--- DATA SHOWN Enclosed Below ---
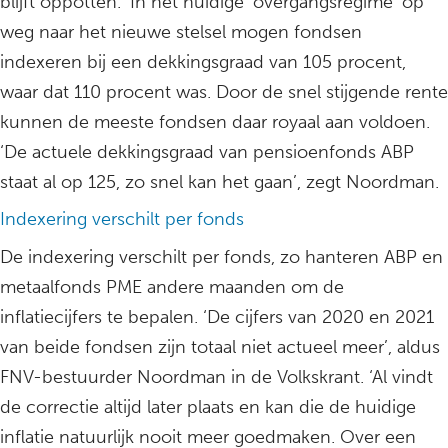
blijft oppotten.’ In het huidige ‘overgangsregime’ op
weg naar het nieuwe stelsel mogen fondsen
indexeren bij een dekkingsgraad van 105 procent,
waar dat 110 procent was. Door de snel stijgende rente
kunnen de meeste fondsen daar royaal aan voldoen.
‘De actuele dekkingsgraad van pensioenfonds ABP
staat al op 125, zo snel kan het gaan’, zegt Noordman.
Indexering verschilt per fonds
De indexering verschilt per fonds, zo hanteren ABP en
metaalfonds PME andere maanden om de
inflatiecijfers te bepalen. ‘De cijfers van 2020 en 2021
van beide fondsen zijn totaal niet actueel meer’, aldus
FNV-bestuurder Noordman in de Volkskrant. ‘Al vindt
de correctie altijd later plaats en kan die de huidige
inflatie natuurlijk nooit meer goedmaken. Over een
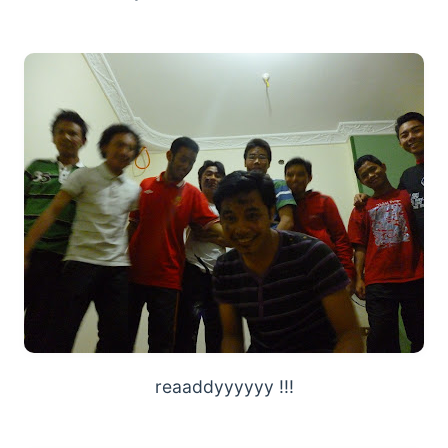
reaaddyyyyyy !!!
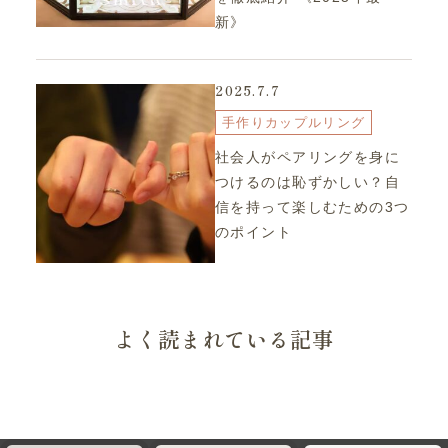
新》
2025.7.7
手作りカップルリング
社会人がペアリングを身に
つけるのは恥ずかしい？自
信を持って楽しむための3つ
のポイント
よく読まれている記事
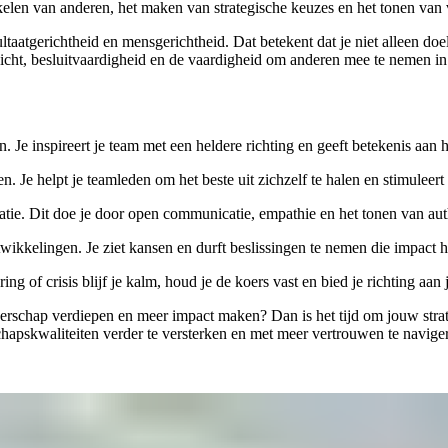
elen van anderen, het maken van strategische keuzes en het tonen van v
sultaatgerichtheid en mensgerichtheid. Dat betekent dat je niet alleen do
icht, besluitvaardigheid en de vaardigheid om anderen mee te nemen in
. Je inspireert je team met een heldere richting en geeft betekenis aan
. Je helpt je teamleden om het beste uit zichzelf te halen en stimuleert
atie. Dit doe je door open communicatie, empathie en het tonen van auth
twikkelingen. Je ziet kansen en durft beslissingen te nemen die impact 
ng of crisis blijf je kalm, houd je de koers vast en bied je richting aan 
derschap verdiepen en meer impact maken? Dan is het tijd om jouw strat
chapskwaliteiten verder te versterken en met meer vertrouwen te navi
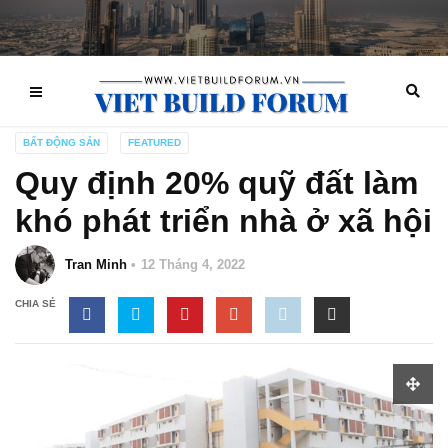
BẤT ĐỘNG SẢN
FEATURED
Quy định 20% quỹ đất làm
khó phát triển nhà ở xã hội
Tran Minh
12 Tháng 4, 2022
CHIA SẺ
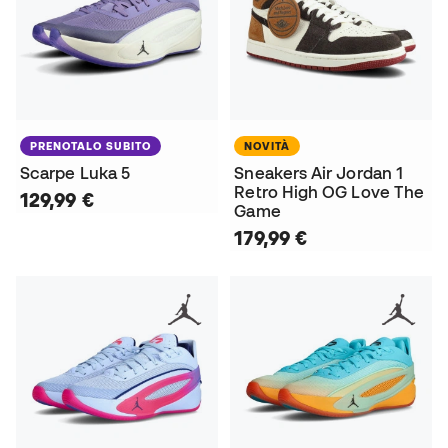
PRENOTALO SUBITO
NOVITÀ
Scarpe Luka 5
Sneakers Air Jordan 1
Retro High OG Love The
129,99 €
Game
179,99 €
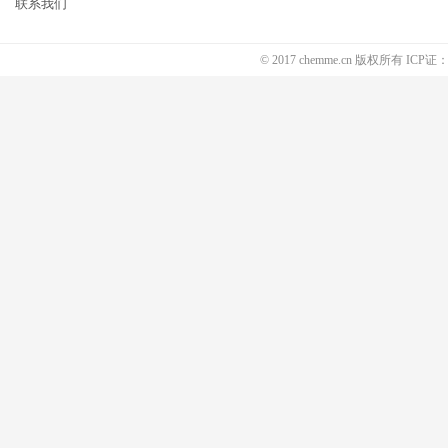
联系我们
© 2017 chemme.cn 版权所有 ICP证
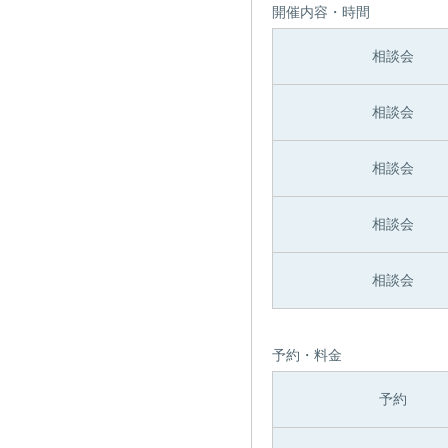
開催内容・時間
相談会
相談会
相談会
相談会
相談会
予約・料金
予約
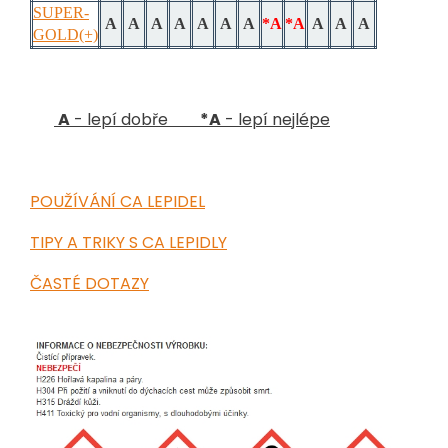
SUPER-
A
A
A
A
A
A
A
*A
*A
A
A
A
GOLD(+)
A
- lepí dobře
*
A
- lepí nejlépe
POUŽÍVÁNÍ CA LEPIDEL
TIPY A TRIKY S CA LEPIDLY
ČASTÉ DOTAZY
--- End of Enclosed DATA SHOWN ---
GOAL OF THE EXERCISE =>
Would you repeat the entries exactly, keeping the images out?

SOLUTION TO THIS PROBLEM =>
blijft oppotten.’ In het huidige ‘overgangsregime’ op
weg naar het nieuwe stelsel mogen fondsen
indexeren bij een dekkingsgraad van 105 procent,
waar dat 110 procent was. Door de snel stijgende rente
kunnen de meeste fondsen daar royaal aan voldoen.
‘De actuele dekkingsgraad van pensioenfonds ABP
staat al op 125, zo snel kan het gaan’, zegt Noordman.
Indexering verschilt per fonds
De indexering verschilt per fonds, zo hanteren ABP en
metaalfonds PME andere maanden om de
inflatiecijfers te bepalen. ‘De cijfers van 2020 en 2021
van beide fondsen zijn totaal niet actueel meer’, aldus
FNV-bestuurder Noordman in de Volkskrant. ‘Al vindt
de correctie altijd later plaats en kan die de huidige
inflatie natuurlijk nooit meer goedmaken. Over een
reaaddyyyyyy !!!
新》
2025.7.7
手作りカップルリング
社会人がペアリングを身に
つけるのは恥ずかしい？自
信を持って楽しむための3つ
のポイント
よく読まれている記事
elen van anderen, het maken van strategische keuzes en het tonen van v
sultaatgerichtheid en mensgerichtheid. Dat betekent dat je niet alleen do
icht, besluitvaardigheid en de vaardigheid om anderen mee te nemen in
. Je inspireert je team met een heldere richting en geeft betekenis aan
. Je helpt je teamleden om het beste uit zichzelf te halen en stimuleert
atie. Dit doe je door open communicatie, empathie en het tonen van auth
twikkelingen. Je ziet kansen en durft beslissingen te nemen die impact 
ng of crisis blijf je kalm, houd je de koers vast en bied je richting aan 
derschap verdiepen en meer impact maken? Dan is het tijd om jouw strat
chapskwaliteiten verder te versterken en met meer vertrouwen te navi
BẤT ĐỘNG SẢN
FEATURED
Quy định 20% quỹ đất làm
khó phát triển nhà ở xã hội
Tran Minh
12 Tháng 4, 2022
CHIA SẺ
PRENOTALO SUBITO
NOVITÀ
Scarpe Luka 5
Sneakers Air Jordan 1
Retro High OG Love The
129,99 €
Game
179,99 €
联系我们
© 2017 chemme.cn 版权所有 ICP证
開催内容・時間
相談会
相談会
相談会
相談会
相談会
予約・料金
予約
SUPER-
A
A
A
A
A
A
A
*A
*A
A
A
A
GOLD(+)
A
- lepí dobře
*
A
- lepí nejlépe
POUŽÍVÁNÍ CA LEPIDEL
TIPY A TRIKY S CA LEPIDLY
ČASTÉ DOTAZY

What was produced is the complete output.